Tarım ve Orman Bakanlığı verilerine göre yeni dikim ağaçlarımızın verimli hale gelmesiyle birlikte sofralık zeytin rekoltemiz 1 milyon 200 bin tona, zeytinyağı rekoltemiz ise 650 bin tona ulaşacak.
Bu rekoltelere ulaştığımız takdirde sofralık zeytinde dünya birinciliği Türkiye’nin olurken, zeytinyağında da dünyada ikinci sıraya Türkiye’nin adı yazılacak.

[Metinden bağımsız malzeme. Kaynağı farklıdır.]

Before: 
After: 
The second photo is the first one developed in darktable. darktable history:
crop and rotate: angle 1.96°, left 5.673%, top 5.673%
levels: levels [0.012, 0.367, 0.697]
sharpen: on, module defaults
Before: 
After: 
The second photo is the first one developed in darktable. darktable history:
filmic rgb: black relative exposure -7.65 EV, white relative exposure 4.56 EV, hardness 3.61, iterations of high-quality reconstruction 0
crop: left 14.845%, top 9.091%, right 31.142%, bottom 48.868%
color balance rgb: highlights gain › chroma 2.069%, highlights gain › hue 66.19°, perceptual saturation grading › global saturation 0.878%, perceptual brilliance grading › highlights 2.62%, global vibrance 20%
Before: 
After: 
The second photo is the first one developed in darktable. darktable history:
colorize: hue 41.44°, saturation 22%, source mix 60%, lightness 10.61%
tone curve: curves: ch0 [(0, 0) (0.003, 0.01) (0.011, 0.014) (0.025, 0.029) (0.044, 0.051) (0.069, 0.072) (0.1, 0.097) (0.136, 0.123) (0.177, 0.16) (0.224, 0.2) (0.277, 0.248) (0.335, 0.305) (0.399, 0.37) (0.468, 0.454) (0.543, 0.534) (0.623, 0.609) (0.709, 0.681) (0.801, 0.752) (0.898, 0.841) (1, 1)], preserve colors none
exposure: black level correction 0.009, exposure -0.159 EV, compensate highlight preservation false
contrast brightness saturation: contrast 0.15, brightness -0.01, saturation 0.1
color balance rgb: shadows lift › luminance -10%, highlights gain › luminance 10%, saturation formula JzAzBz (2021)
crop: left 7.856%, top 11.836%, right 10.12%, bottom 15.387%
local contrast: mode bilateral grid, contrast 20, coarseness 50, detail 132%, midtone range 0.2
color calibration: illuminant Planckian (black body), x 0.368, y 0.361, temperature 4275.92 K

Türkiye, üretimde bu seviyelere ulaştığı takdirde ihracatta da dünya genelinde fiyat yapıcı konuma gelecek. Bugün en parlak sezonumuzda 400 milyon dolar seviyelerinde olan sofralık zeytin ve zeytinyağı ihracatımızın 1.5 milyar dolar seviyelerine çıkmasını bekliyoruz.
Gelecek ile ilgili projeksiyonu ortaya koyduktan sonra 2020 yılının ilk yarısındaki performansımızı ortaya koymak istiyorum.
2020 yılının Ocak – Haziran döneminde Türk zeytincilik sektörü olarak 141 milyon dolarlık ihracata imza attık.
Yılın ilk yarısındaki ihracatımız 2019 yılının aynı dönemine göre yüzde 10’luk düşüş gösterse de, Haziran ayında daha başarılı bir performans ortaya koyduk.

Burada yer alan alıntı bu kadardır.